Adrianna Macintryre, Allen Joseph and Nicholas Bagley had a recent perspective in the New England Journal of Medicine regarding the possibility of a partial Medicaid expansion model. I want to explore some of the distributional and macro-economic implications of this possibility. (Disclaimer, I helped Adrianna with some of the data). But first, let’s see the argument and the potential policy:
another decision of arguably greater long-term significance has been overlooked: whether to allow “partial expansions” pursuant to a state Medicaid waiver. Arkansas has already submitted a waiver request for a partial expansion, and other states may well follow its lead… waivers became more consequential in 2012, when the U.S. Supreme Court gave states a choice about whether to expand their Medicaid programs to cover everyone with an income of up to 138% of the federal poverty level.
In general, Obama-era expansion waivers permitted adoption of rules congenial to Republican policymakers….
These waivers, however, did not grant red states everything they requested. The Obama administration refused to approve waivers that would have conditioned Medicaid eligibility for some beneficiaries on their ability to find work. It denied waivers that would have terminated coverage for beneficiaries with incomes below the poverty level if they failed to make out-of-pocket payments for medical care. And it declined states’ requests to partially expand their Medicaid programs to enroll beneficiaries with incomes up to 100% of the poverty level, but not those between 100% and 138%.
Why were states interested in these partial expansions? Starting in 2020, states are responsible for covering 10% of the costs associated with the Medicaid expansion. Because of a drafting mistake, however, the ACA says that the 100-to-138 population can receive subsidies to purchase a private health plan on the exchanges — but only if they are ineligible for Medicaid.
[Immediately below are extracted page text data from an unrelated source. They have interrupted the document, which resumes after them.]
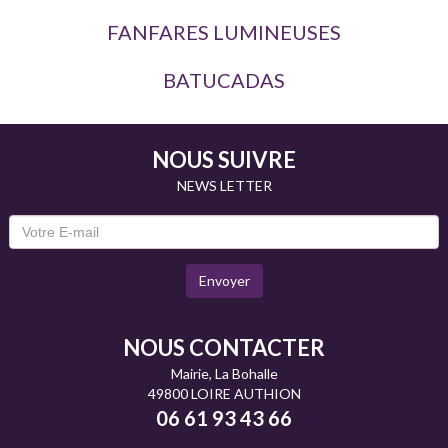
FANFARES LUMINEUSES
BATUCADAS
NOUS SUIVRE
NEWS LETTER
Envoyer
NOUS CONTACTER
Mairie, La Bohalle
49800 LOIRE AUTHION
06 61 93 43 66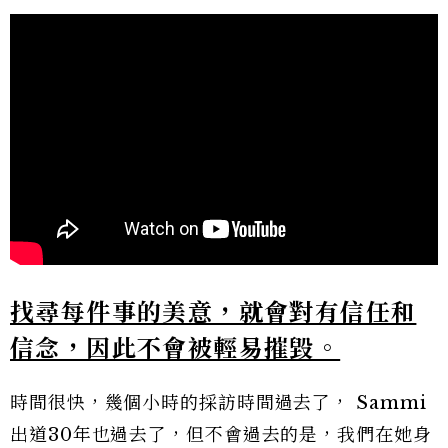
找尋每件事的美意，就會對有信任和
信念，因此不會被輕易摧毀。
時間很快，幾個小時的採訪時間過去了， Sammi
出道30年也過去了，但不會過去的是，我們在她身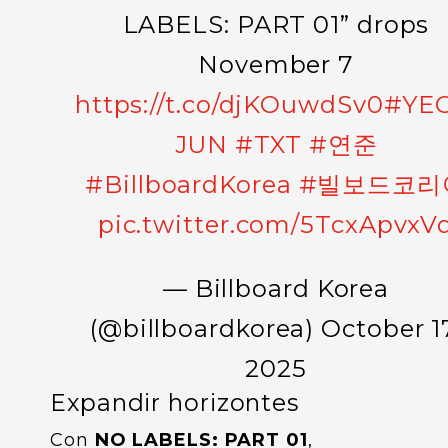
LABELS: PART 01” drops
November 7
https://t.co/djKOuwdSv0
#YE
JUN
#TXT
#연준
#BillboardKorea
#빌보드코리
pic.twitter.com/5TcxApvxV
— Billboard Korea
(@billboardkorea)
October 1
2025
Expandir horizontes
Con
NO LABELS: PART 01
,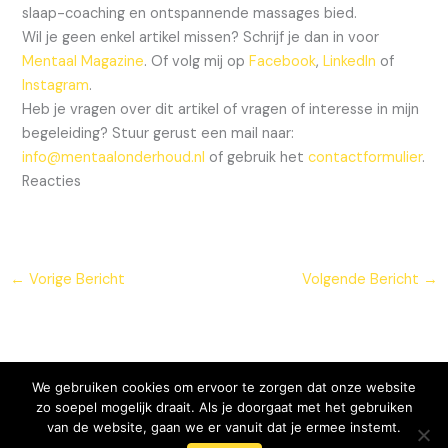
slaap-coaching en ontspannende massages bied.
Wil je geen enkel artikel missen? Schrijf je dan in voor
Mentaal Magazine
. Of volg mij op
Facebook
,
LinkedIn
of
Instagram
.
Heb je vragen over dit artikel of vragen of interesse in mijn
begeleiding? Stuur gerust een mail naar:
info@mentaalonderhoud.nl
of gebruik het
contactformulier
.
Reacties
←
Vorige Bericht
Volgende Bericht
→
We gebruiken cookies om ervoor te zorgen dat onze website
zo soepel mogelijk draait. Als je doorgaat met het gebruiken
van de website, gaan we er vanuit dat je ermee instemt.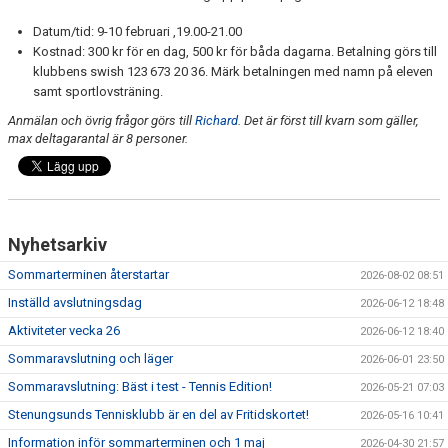
Datum/tid: 9-10 februari ,19.00-21.00
Kostnad: 300 kr för en dag, 500 kr för båda dagarna. Betalning görs till
klubbens swish 123 673 20 36. Märk betalningen med namn på eleven
samt sportlovsträning.
Anmälan och övrig frågor görs till
Richard
. Det är först till kvarn som gäller,
max deltagarantal är 8 personer.
Nyhetsarkiv
Sommarterminen återstartar
2026-08-02 08:51
Inställd avslutningsdag
2026-06-12 18:48
Aktiviteter vecka 26
2026-06-12 18:40
Sommaravslutning och läger
2026-06-01 23:50
Sommaravslutning: Bäst i test - Tennis Edition!
2026-05-21 07:03
Stenungsunds Tennisklubb är en del av Fritidskortet!
2026-05-16 10:41
Information inför sommarterminen och 1 maj
2026-04-30 21:57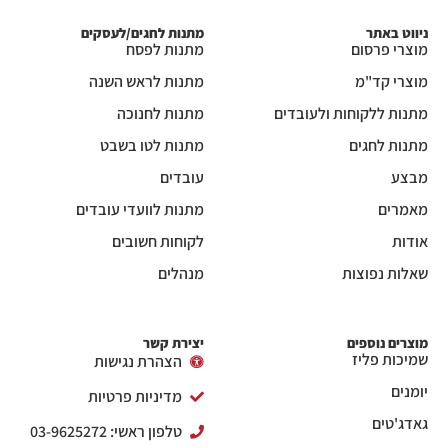
ניווט באתר
מתנות לחגים/לעסקים
מוצרי פרסום
מתנות לפסח
מוצרי קד"מ
מתנות לראש השנה
מתנות ללקוחות ולעובדים
מתנות לחנוכה
מתנות לחגים
מתנות לטו בשבט
מבצע
עובדים
מאמרים
מתנות לוועדי עובדים
אודות
לקוחות חשובים
שאלות נפוצות
מנהלים
מוצרים נוספים
יצירת קשר
שמיכות פליז
הצהרת נגישות
יומנים
מדיניות פרטיות
גאדג'טים
טלפון ראשי: 03-9625272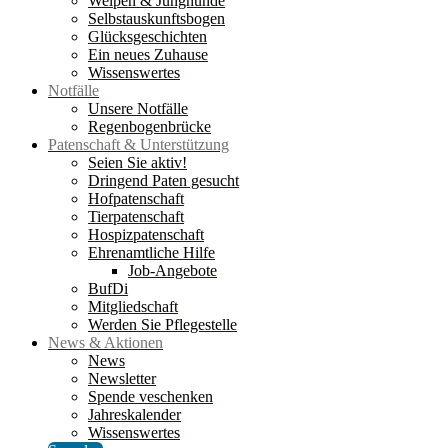
Welpen & Junghunde
Selbstauskunftsbogen
Glücksgeschichten
Ein neues Zuhause
Wissenswertes
Notfälle
Unsere Notfälle
Regenbogenbrücke
Patenschaft & Unterstützung
Seien Sie aktiv!
Dringend Paten gesucht
Hofpatenschaft
Tierpatenschaft
Hospizpatenschaft
Ehrenamtliche Hilfe
Job-Angebote
BufDi
Mitgliedschaft
Werden Sie Pflegestelle
News & Aktionen
News
Newsletter
Spende veschenken
Jahreskalender
Wissenswertes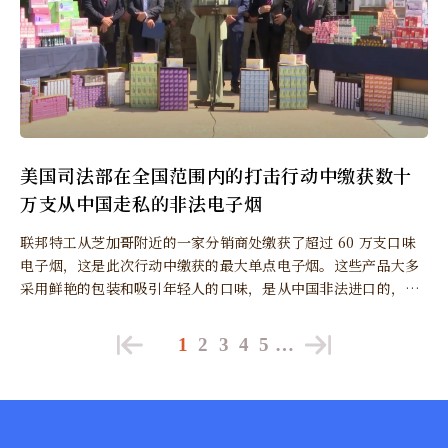
美国司法部在全国范围内的打击行动中缴获数十
万支从中国走私的非法电子烟
联邦特工从芝加哥附近的一家分销商处缴获了超过 60 万支口味
电子烟，这是此次行动中缴获的最大单点电子烟。这些产品大多
采用鲜艳的包装和吸引年轻人的口味，是从中国非法进口的，并
且未经 FDA 上市前授权。
1
2
3
4
5
…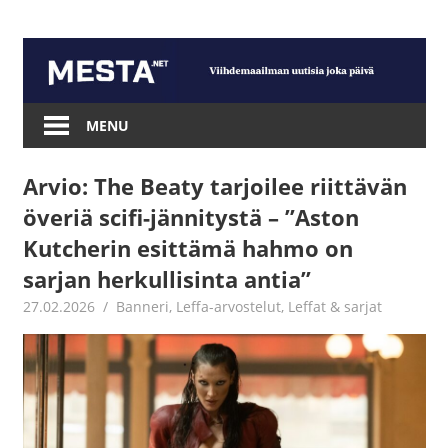
Skip
to
content
Mesta.net
MENU
Arvio: The Beaty tarjoilee riittävän
överiä scifi-jännitystä – ”Aston
Kutcherin esittämä hahmo on
sarjan herkullisinta antia”
27.02.2026
Jouni Hirn
Banneri
,
Leffa-arvostelut
,
Leffat & sarjat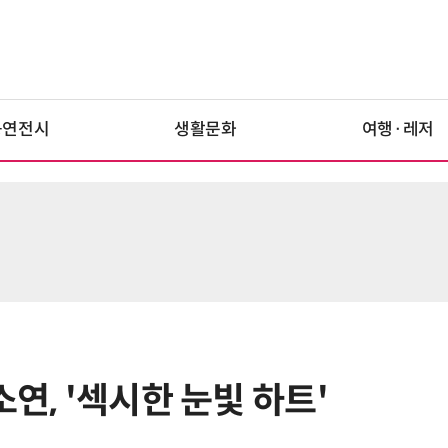
공연전시
생활문화
여행·레저
소연, '섹시한 눈빛 하트'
For those people, the federal government bears the entire cost of subsidizing private coverage, with no contribution from the states. As a result, the states save money for every beneficiary whom they can move from Medicaid into their exchanges.
The waivers that have been approved for non-standard expansions to 138% FPL have had premiums and cost sharing. Premiums have been limited to 2% of income and cost sharing is limited to 5% of income. That roughly translates to $20 per month in premiums and a $600 deductible. This is the level of a 94% Actuarial Value Silver plan with Cost Sharing Reduction (CSR) subsidies.
The distributional consequences are important. For people who earn between 100-138% FPL in states that have not expanded Medicaid, nothing will change for them. They are no worse off. People who live on less than 100% FPL in these states will be dramatically better off as they will have Medicaid for their coverage. People who earn between 100-138% FPL in waiver states won’t be significantly worse off. A few benefits (vision and non-emergency transportation for instance) may no longer be available but these are marginal changes. People earning under 100% in waiver states won’t see a change.
The major area of change would be individuals who earn between 100-138% FPL and live in states that made a straight forward Medicaid expansion. These individuals will have higher premiums and higher cost sharing. They would be worse off if Pennsylvania or Louisiana or Oregon or anywhere else with a simple expansion reduced the expansion eligibility to only 100% FPL and shifted them onto the Exchanges.
If this is primarily a tool used by states that have not expanded Medicaid or have current cost sharing and premium requirements through Obama era waivers, then the distributional consequences have minimal harms and significant improvements.
I want to geek out a bit below the fold on secondary points.
A minor argument in favor of moving people onto the Exchanges instead of Medicaid is a macro-economic stabilization argument. State governments face balance budget constraints that the Federal government does not have. That means during recessions, state revenue drops even as eligibility and need for Medicaid enrollment spikes. States retrench on their spending at the absolute worse times. Shifting a small proportion of the population to an automatic counter-cyclical stabilizing program is cheap and insufficient but helpful macro-economic insurance if one is ever worried about 2008-2009 striking again.
The authors are also worried about Exchange risk pool composition if this policy was adapted. States without expansion had sicker Exchange risk pools than states with expansion.
Partial expansion could also degrade the quality of states’ individual insurance markets. One analysis found that exchange premiums were 7% higher in nonexpansion states — where the population with incomes between 100% and 138% of the poverty level already qualifies for subsidized coverage — than in expansion states, after adjustment for state differences. Though other factors may contribute to this finding, one possible explanation is that the 100-to-138 population is sicker than the rest of the individual-market risk pool. If so, adding them to the exchanges will drive premiums up for everyone.
If partial expansion was adapted to 100% FPL, a little bit less financial engineering will be going on. This would improve the risk pool as the sickest people making just under 100% FPL in non-expansion states would have been the most motivated to find some way to show that they earned 100.0001% FPL to qualify for subsidies for a Silver CSR. There might even be incentives for the sickest people to stay under 100% FPL and off the Exchanges to avoid maxing out their cost sharing. I think the financial incentives are very messy with no clear direction in this scenario.